While the United States and Russia have long been political adversaries, in the face of common enemies, they have proven a fierce determination to work together to defeat a common enemy. Despite all political, economic and cultural differences, during World War II, the two great military nations coordinated efforts to defeat Nazi Germany. The Cold War literally beginning the day after the world war ended. Both countries continued cooperation on the hunting of Nazi leadership, and in many other areas. The leadership of ISIS made a major error in their attack on a Russian passenger airliner in Egypt.
The defeat of ISIS must be swift and absolute, but it must take seriously the concept of ‘an eye for an eye’ and adapt many of the Nazi’s philosophies of no fear of insurgencies or what the news may report. In war, there are always unintended consequences, and people will normally react with sympathy at seeing children and the elderly harmed, but does the enemy concern itself with our children or elderly? Clearly not.
The goal of terror is to make your enemy retrench out of fear that they are in personal danger. That’s exactly the way to defeat terror. While we do not advocate Nazi techniques, they kept the French and German underground in check by making it clear that if people took any action against them, it would be met with severity greater than anything the underground could throw at them. This was the exact same concept that kept the Pax Romana established by Augustus in place for nearly 200 years.

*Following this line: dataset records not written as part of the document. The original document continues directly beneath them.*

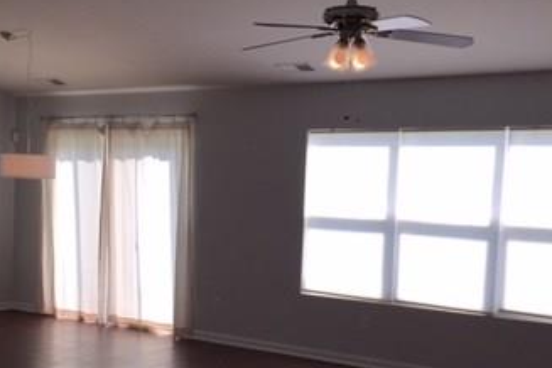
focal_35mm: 59
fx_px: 905
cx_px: 203
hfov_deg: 33.7
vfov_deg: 22.8
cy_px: 260
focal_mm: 4.15
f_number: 2.2
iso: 40
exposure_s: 1/542
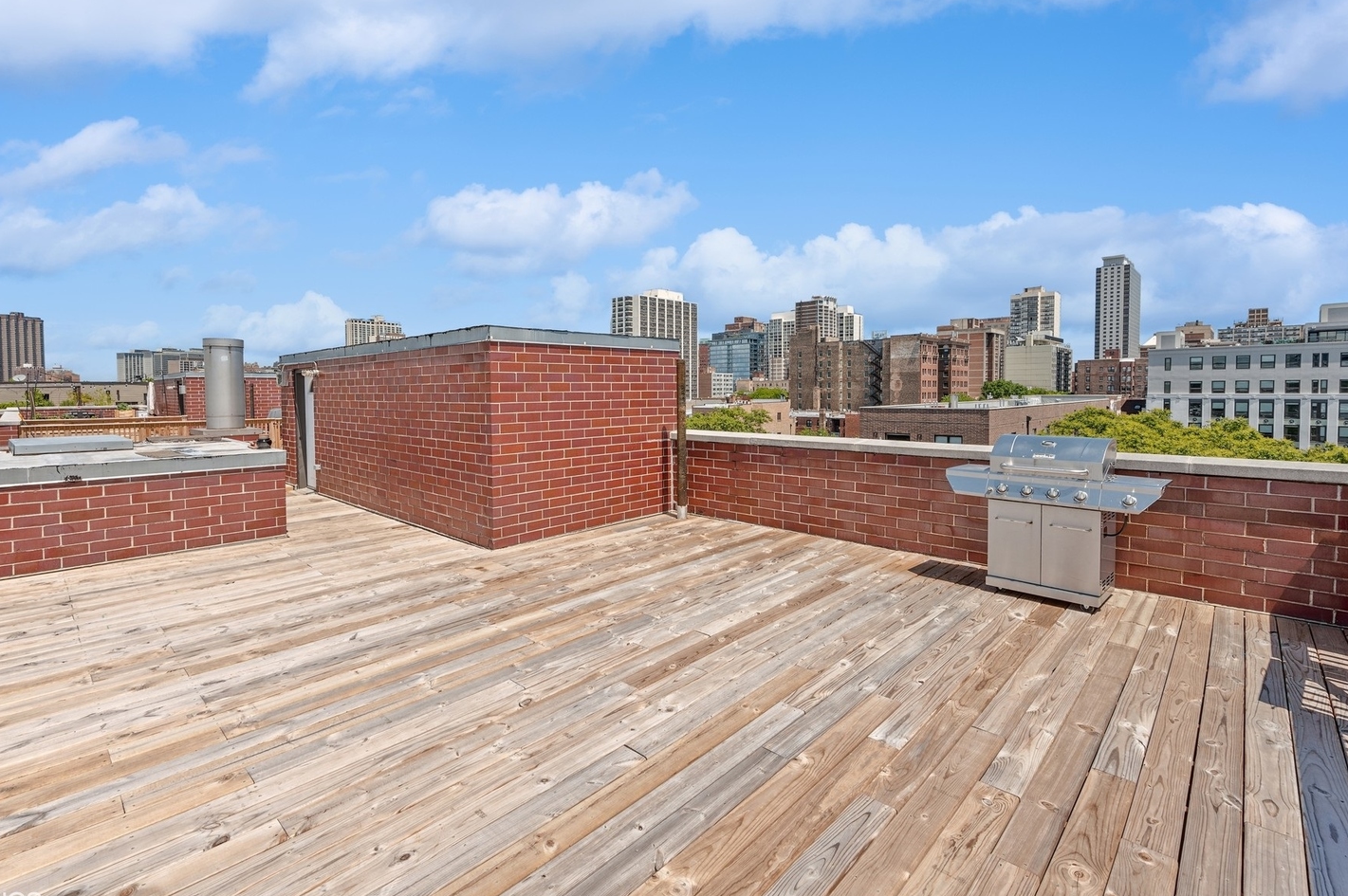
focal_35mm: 16
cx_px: 615
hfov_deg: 96.5
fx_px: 599
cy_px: 410
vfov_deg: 73.5
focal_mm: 14
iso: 100
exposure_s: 1/40
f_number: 11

If anyone harmed a Roman citizen, Rome would punish the attackers with swift, severe justice. America was like that in the 19th Century, as was Great Britain. Swift, hard, determined vengeance must be given severe consideration. If ISIS destroys an historic site, destroy 100 mosques in their territory. If they kill anyone through terror, abduct all their women and move them out of country to a foreign prison, out of their reach.

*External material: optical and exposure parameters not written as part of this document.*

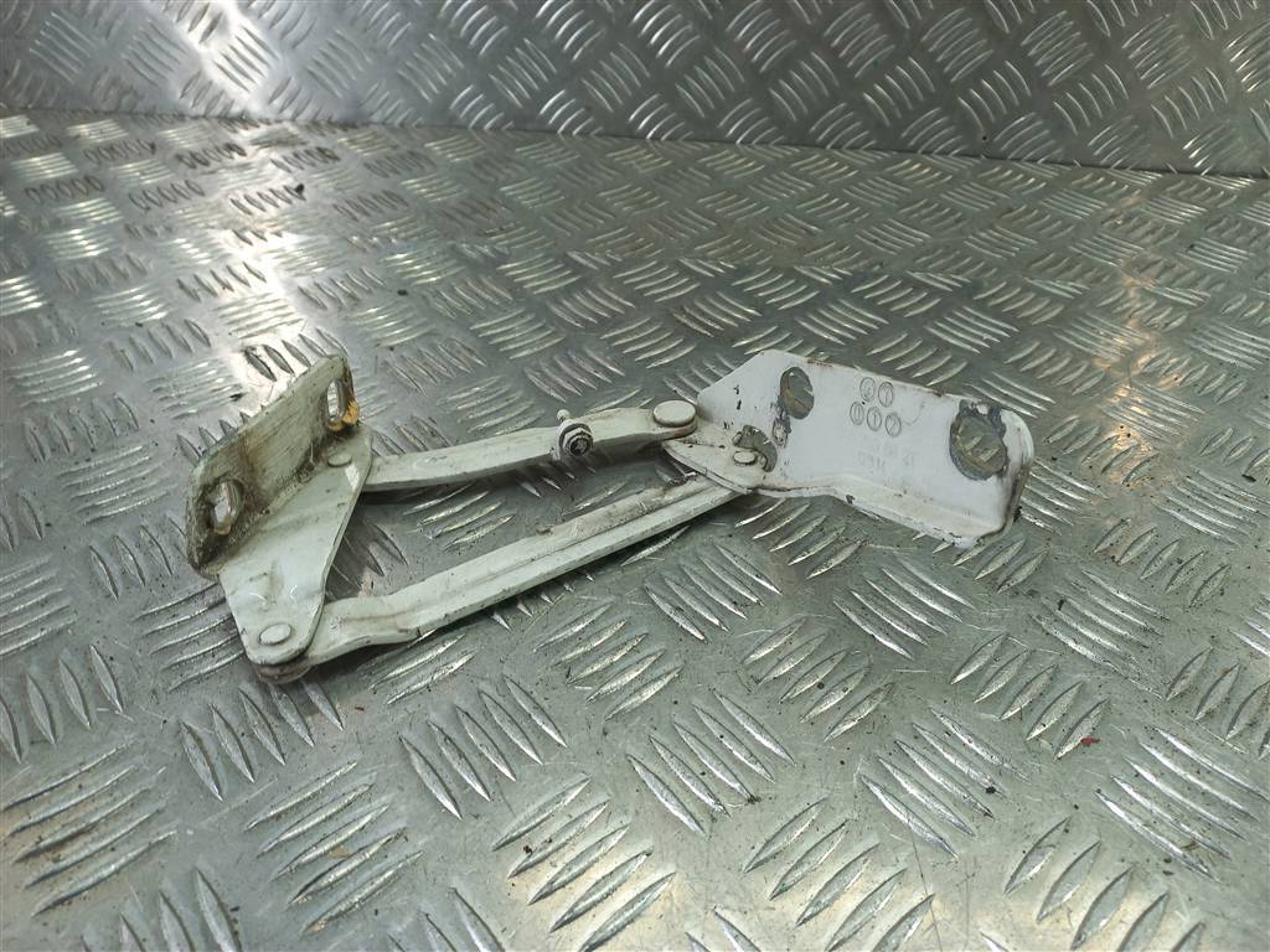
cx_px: 635
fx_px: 917
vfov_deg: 54.9
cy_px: 476
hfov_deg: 69.4
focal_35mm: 25
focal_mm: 4.6
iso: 50
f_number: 1.8
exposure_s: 1/50
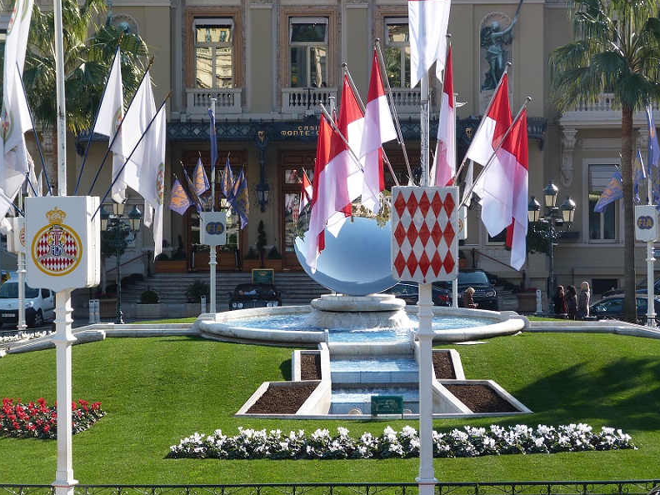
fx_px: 1983
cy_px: 248
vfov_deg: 14.2
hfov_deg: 18.9
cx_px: 328
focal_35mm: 104
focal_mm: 18.6
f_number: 4.5
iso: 80
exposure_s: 1/200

Yes, that sounds terrible, mean, and horrible, but justice and control of terrorism will never be easy, nice or pleasant activities. It will always require a very tough stance, and what may seem like heartless action. Safety of the general population against enemies foreign and domestic is needed.

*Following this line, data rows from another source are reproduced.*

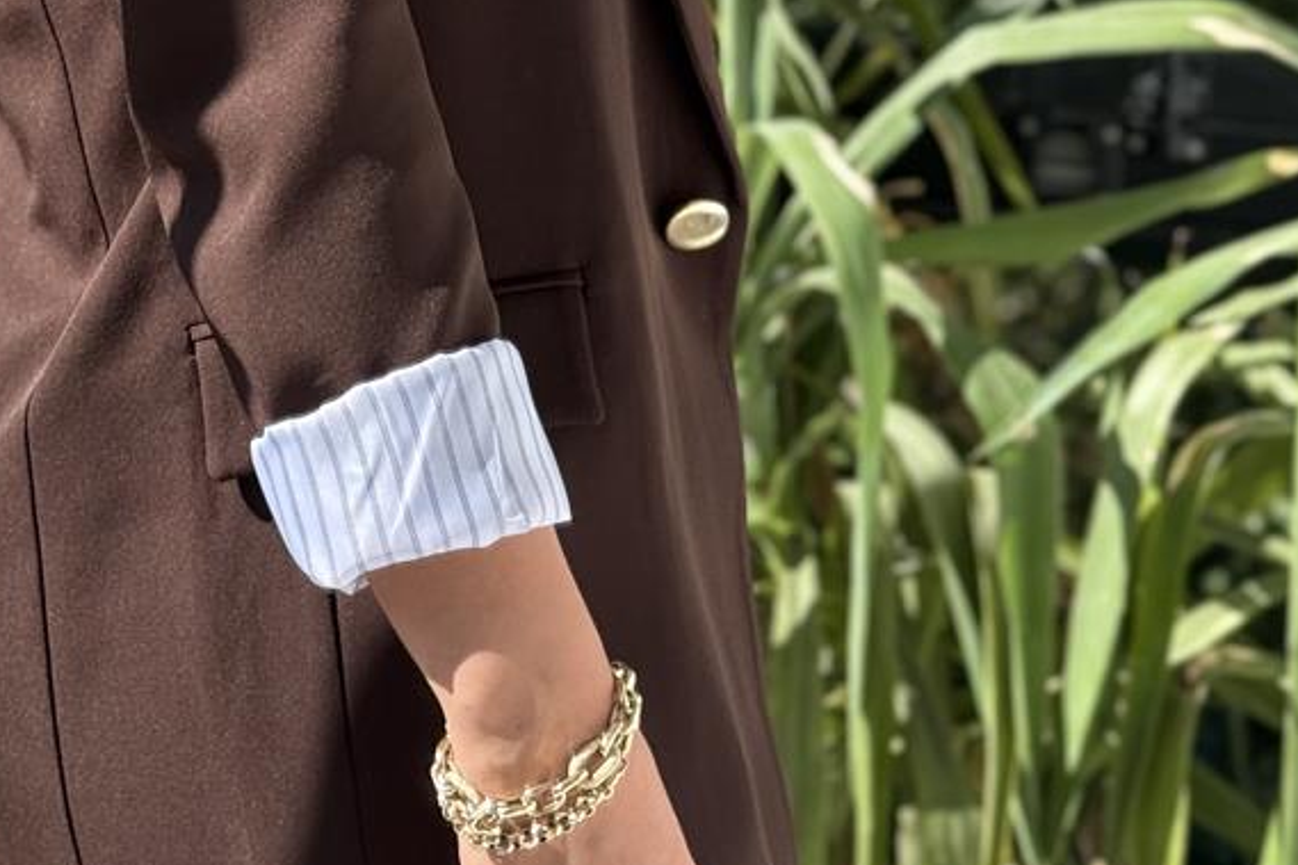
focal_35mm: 117
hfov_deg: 17.4
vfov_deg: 11.5
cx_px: 383
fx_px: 4217
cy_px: -136
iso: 64
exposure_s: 1/669
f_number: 1.78
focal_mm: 6.76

Banning refugees is not going to prevent any terrorism. If terrorists wish to act, they will, and if they want to sneak people into America, they will do that too, even if every refugee is banned. America must learn the lessons of its own history, and understand that doing such xenophobic things as banning specific groups has never resulted in good news. States governors wanting to prevent crime and terror in their own states say they’ll ban refugees, but how? Once admitted to the United States a tourist or refugee is free to travel within its borders and to stay anywhere they desire. There are no state border controls and none are legal here – only international border checks are legal. These governors are essentially violating the Constitution and international laws, not to mention making themselves look seriously stupid.
Is it necessary to screen each refugee – ABSOLUTELY, but giving them citizenship tests, religious tests and other extreme questioning is pointless. A thorough check of each person, male and female, and the isolation of younger persons 14 to 40 in areas far from anything that could be harmed would be in order, safe and secure. Tracking should be possible. But total denial is a mess and actually will build further terrorism in successive generations.
Let’s not perpetuate, but end the terrorism from radicalized extremists, no matter what their religious fervor may be.